Activity.
The answer must be an exact copy of the lines from the one holding "The European Parliament also" through the final line of the entries, and nothing else.

Transcribed page contents.

━━━━━━━━━━━━━━━━━━━━━━━━━━━━━━

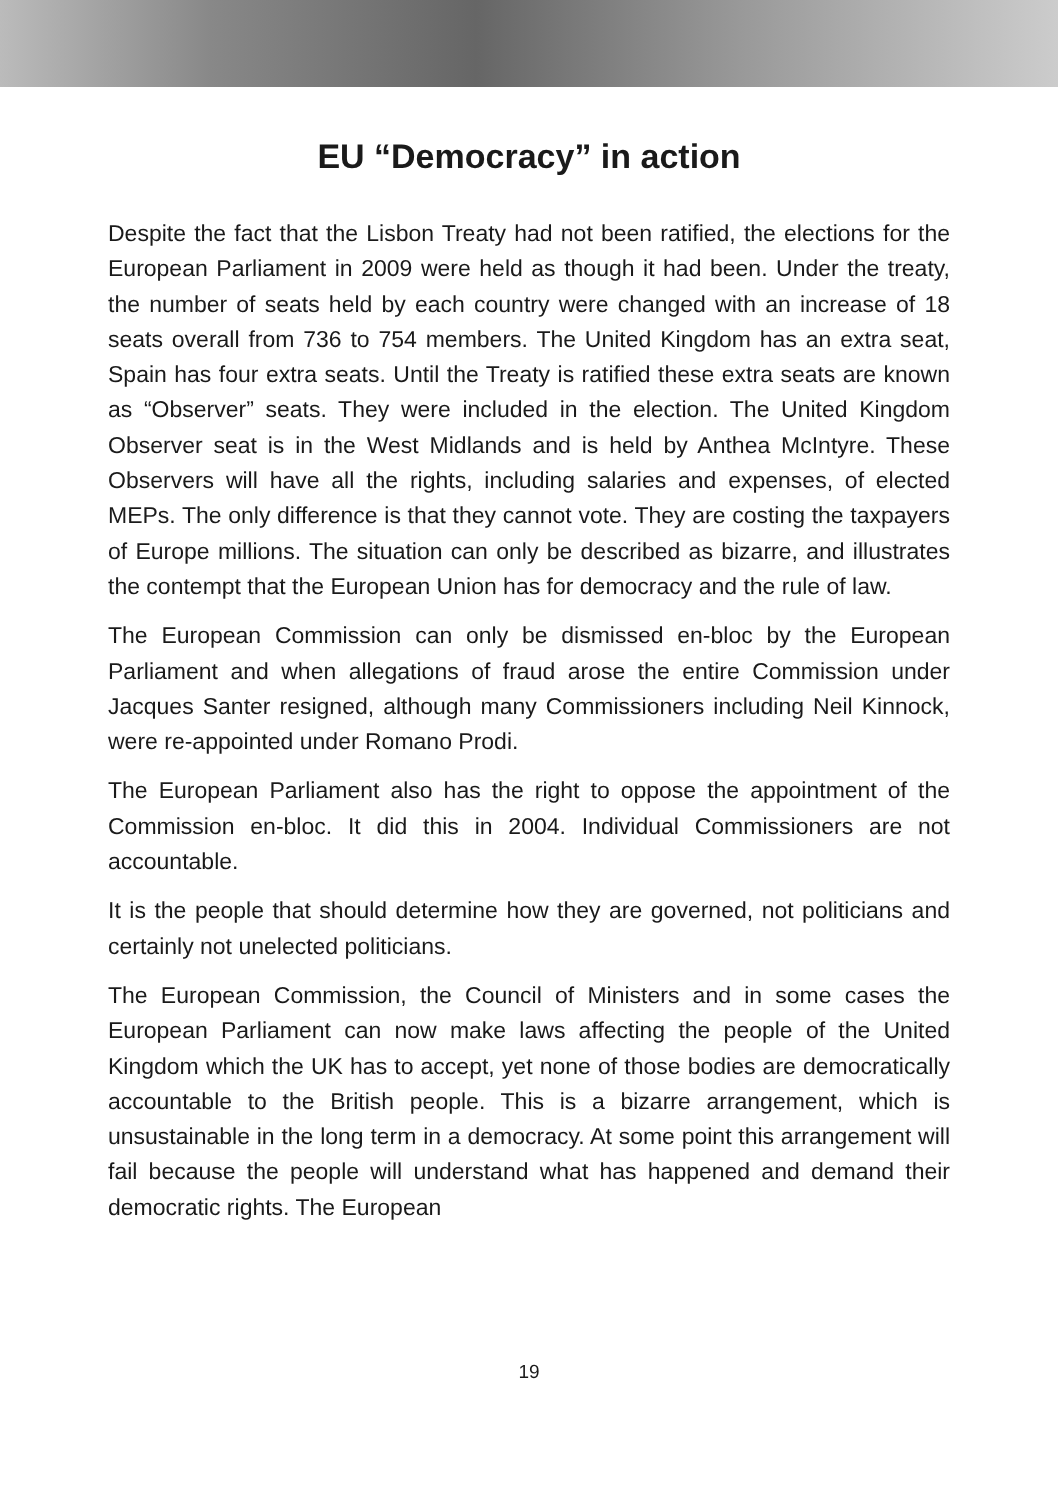EU “Democracy” in action
Despite the fact that the Lisbon Treaty had not been ratified, the elections for the European Parliament in 2009 were held as though it had been. Under the treaty, the number of seats held by each country were changed with an increase of 18 seats overall from 736 to 754 members. The United Kingdom has an extra seat, Spain has four extra seats. Until the Treaty is ratified these extra seats are known as “Observer” seats. They were included in the election. The United Kingdom Observer seat is in the West Midlands and is held by Anthea McIntyre. These Observers will have all the rights, including salaries and expenses, of elected MEPs. The only difference is that they cannot vote. They are costing the taxpayers of Europe millions. The situation can only be described as bizarre, and illustrates the contempt that the European Union has for democracy and the rule of law.
The European Commission can only be dismissed en-bloc by the European Parliament and when allegations of fraud arose the entire Commission under Jacques Santer resigned, although many Commissioners including Neil Kinnock, were re-appointed under Romano Prodi.
The European Parliament also has the right to oppose the appointment of the Commission en-bloc. It did this in 2004. Individual Commissioners are not accountable.
It is the people that should determine how they are governed, not politicians and certainly not unelected politicians.
The European Commission, the Council of Ministers and in some cases the European Parliament can now make laws affecting the people of the United Kingdom which the UK has to accept, yet none of those bodies are democratically accountable to the British people. This is a bizarre arrangement, which is unsustainable in the long term in a democracy. At some point this arrangement will fail because the people will understand what has happened and demand their democratic rights. The European
19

━━━━━━━━━━━━━━━━━━━━━━━━━━━━━━

Exercise output.
The European Parliament also has the right to oppose the appointment of the Commission en-bloc. It did this in 2004. Individual Commissioners are not accountable.
It is the people that should determine how they are governed, not politicians and certainly not unelected politicians.
The European Commission, the Council of Ministers and in some cases the European Parliament can now make laws affecting the people of the United Kingdom which the UK has to accept, yet none of those bodies are democratically accountable to the British people. This is a bizarre arrangement, which is unsustainable in the long term in a democracy. At some point this arrangement will fail because the people will understand what has happened and demand their democratic rights. The European
19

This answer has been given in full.